Deutschlands Politik und Tabakkontrolle

Ein weiterer Erfolg ist das neue Tabakwerbeverbot. Dieses auszuweiten war längst überfällig. Ein neues Gesetz wurde aber in den letzten Jahren von CDU/CSU blockiert. Nun haben die Parteien einem Gesetzesentwurf im Bundestag zugestimmt. Das neue Gesetz tritt ab 2021 schrittweise in Kraft. Wir begrüßen das neue Gesetz, kritisieren aber die großzügigen Fristen und Ausnahmen bei Werbemöglichkeiten für die Tabakindustrie.

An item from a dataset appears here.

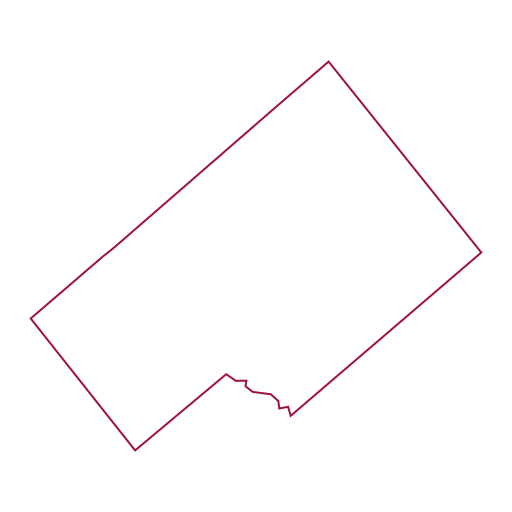 DeWitt, Texas, United States of America
{"feature_id": "52423323B62485565379891", "entity_name": "DeWitt", "entity_type": "district", "adm_level": 2, "iso_a3": "USA", "parent_name": "United States of America", "parent_adm1": "Texas", "projection": "robinson", "projection_center": [-97.385, 29.099], "detail": "fine", "context": "isolated", "style": "outline", "palette": "rose", "viewbox_px": 512, "rotation_deg": 0, "n_neighbors": 0, "source": "geoboundaries", "source_scale": "gbopen_adm2", "svg_char_len": 340}
<svg xmlns="http://www.w3.org/2000/svg" viewBox="0 0 512 512"><path d="M328.6,61.6L273.7,108.9L112.9,248.6L103.0,256.4L30.7,318.5L135.1,450.4L226.2,374.2L235.8,380.8L246.4,380.7L245.5,386.3L252.7,391.9L270.9,394.3L278.3,401.1L279.3,408.5L288.1,406.8L290.7,415.8L481.3,252.5L328.6,61.6Z" fill="none" stroke="#9f1239" stroke-width="2"/></svg>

Ein Grund dafür ist sicherlich, dass der Einfluss der Tabakindustrie auf politische Entscheidungen nach wie vor viel zu hoch ist. Dies zeigt sich im neuen Index zur Einflussnahme der Tabakindustrie in Deutschland, den wir gemeinsam mit zehn Organisationen herausgegeben haben. Der Bericht wurde von Laura Graen, einer der beiden Gründerinnen von Unfairtobacco, verfasst.

Apropos Laura! Ganz besonders gefreut hat uns, dass Laura dieses Jahr den 1. Preis der Young Professional Awards der Association of European Cancer Leagues gewonnen hat.

In Deutschland ist sie die erste, die Tabakkontrolle zu einem Menschenrechtsthema gemacht hat. Durch ihre unermüdliche Arbeit hat sie das deutsche Netzwerk Kinderrechte und Tabakkontrolle geformt und zu einer fruchtbaren Zusammenarbeit geführt.

Ein ereignisreiches Jahr – trotz Coronakrise ist vieles gelungen. 2021 kann kommen. Dann wollen wir unserer Vision noch näher kommen: Eine tabakfreie Welt bis 2040.

Wir danken euch für euer Interesse und eure Unterstützung! Bleibt gesund!